Effect of graphene oxide dispersion on hydration and carbonation performance of low-clinker cement

Artikel i vetenskaplig tidskrift, 2026

This study demonstrates how polycarboxylate ether-based superplasticizers (PCE) enable graphene oxide (GO) to improve the early hydration and mechanical performance of a low-clinker ternary cement, while also revealing an unexpected trade-off in carbonation behaviour. The ternary system consisted of ordinary Portland cement, slag, and limestone powder. The dispersion state of GO was evaluated through visual observation, ultraviolet-visible spectroscopy (UV-Vis) and dynamic light scattering (DLS), which confirmed that a PCE/GO mass ratio of 10 provided optimal stabilization.
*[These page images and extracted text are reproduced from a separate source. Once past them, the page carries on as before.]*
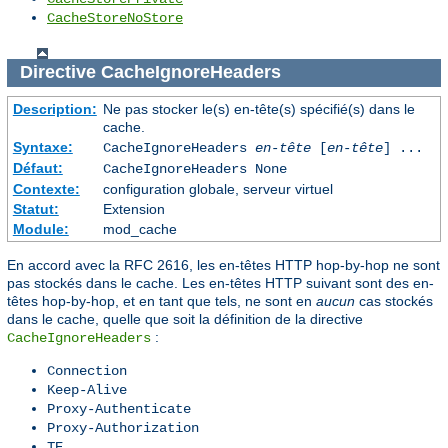
CacheStoreNoStore
Directive
CacheIgnoreHeaders
Description:
Ne pas stocker le(s) en-tête(s) spécifié(s) dans le
cache.
Syntaxe:
CacheIgnoreHeaders
en-tête
[
en-tête
] ...
Défaut:
CacheIgnoreHeaders None
Contexte:
configuration globale, serveur virtuel
Statut:
Extension
Module:
mod_cache
En accord avec la RFC 2616, les en-têtes HTTP hop-by-hop ne sont
pas stockés dans le cache. Les en-têtes HTTP suivant sont des en-
têtes hop-by-hop, et en tant que tels, ne sont en
aucun
cas stockés
dans le cache, quelle que soit la définition de la directive
:
CacheIgnoreHeaders
Connection
Keep-Alive
Proxy-Authenticate
Proxy-Authorization
TE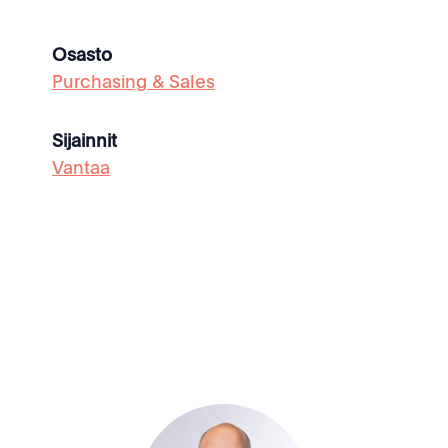
Osasto
Purchasing & Sales
Sijainnit
Vantaa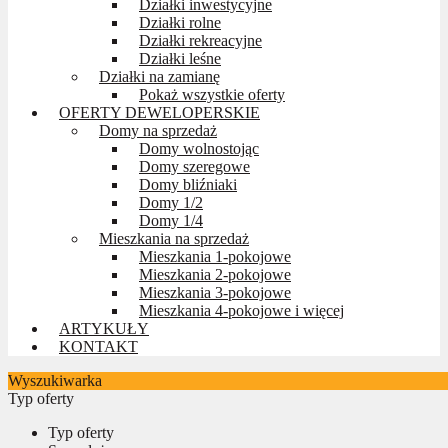
Działki inwestycyjne
Działki rolne
Działki rekreacyjne
Działki leśne
Działki na zamianę
Pokaż wszystkie oferty
OFERTY DEWELOPERSKIE
Domy na sprzedaż
Domy wolnostojąc
Domy szeregowe
Domy bliźniaki
Domy 1/2
Domy 1/4
Mieszkania na sprzedaż
Mieszkania 1-pokojowe
Mieszkania 2-pokojowe
Mieszkania 3-pokojowe
Mieszkania 4-pokojowe i więcej
ARTYKUŁY
KONTAKT
Wyszukiwarka
Typ oferty
Typ oferty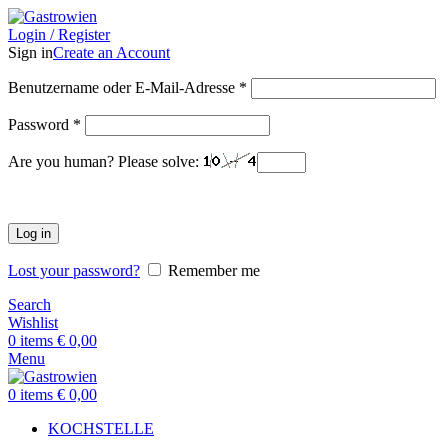
Login / Register
Sign in
Create an Account
Benutzername oder E-Mail-Adresse
*
Password
*
Are you human? Please solve:
Log in
Lost your password?
Remember me
Search
Wishlist
0
items
€
0,00
Menu
0
items
€
0,00
KOCHSTELLE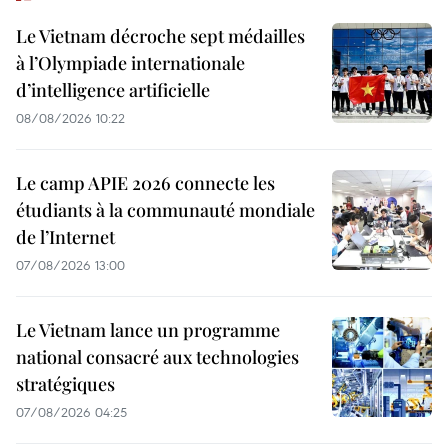
Le Vietnam décroche sept médailles
à l’Olympiade internationale
d’intelligence artificielle
08/08/2026 10:22
Le camp APIE 2026 connecte les
étudiants à la communauté mondiale
de l’Internet
07/08/2026 13:00
Le Vietnam lance un programme
national consacré aux technologies
stratégiques
07/08/2026 04:25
Isothermal calorimetry showed that 0.2 wt% GO accelerated hydration most effectively, while mortar testing demonstrated that 0.1 wt% GO increased 1-day compressive strength by 26 %. In-situ X-ray diffraction (XRD) further verified the promotion of early hydration phases. Under accelerated carbonation, however, 0.1 wt% GO increased the initial carbonation rate by 83.7 % without a corresponding increase in the total carbon dioxide (CO2) uptake, as determined by thermogravimetric analysis (TGA). This paradox suggests that GO may act as a nucleation agent for rapid surface precipitation of calcium carbonate (CaCO3), producing a dense outer layer that restricts further CO2 ingress. The finding that GO accelerates carbonation kinetics without enhancing total sequestration challenges prevailing assumptions in the literature and provides new guidance for the design of sustainable, nano-engineered, low-clinker binders, requiring a careful balance between early-age performance and long-term durability.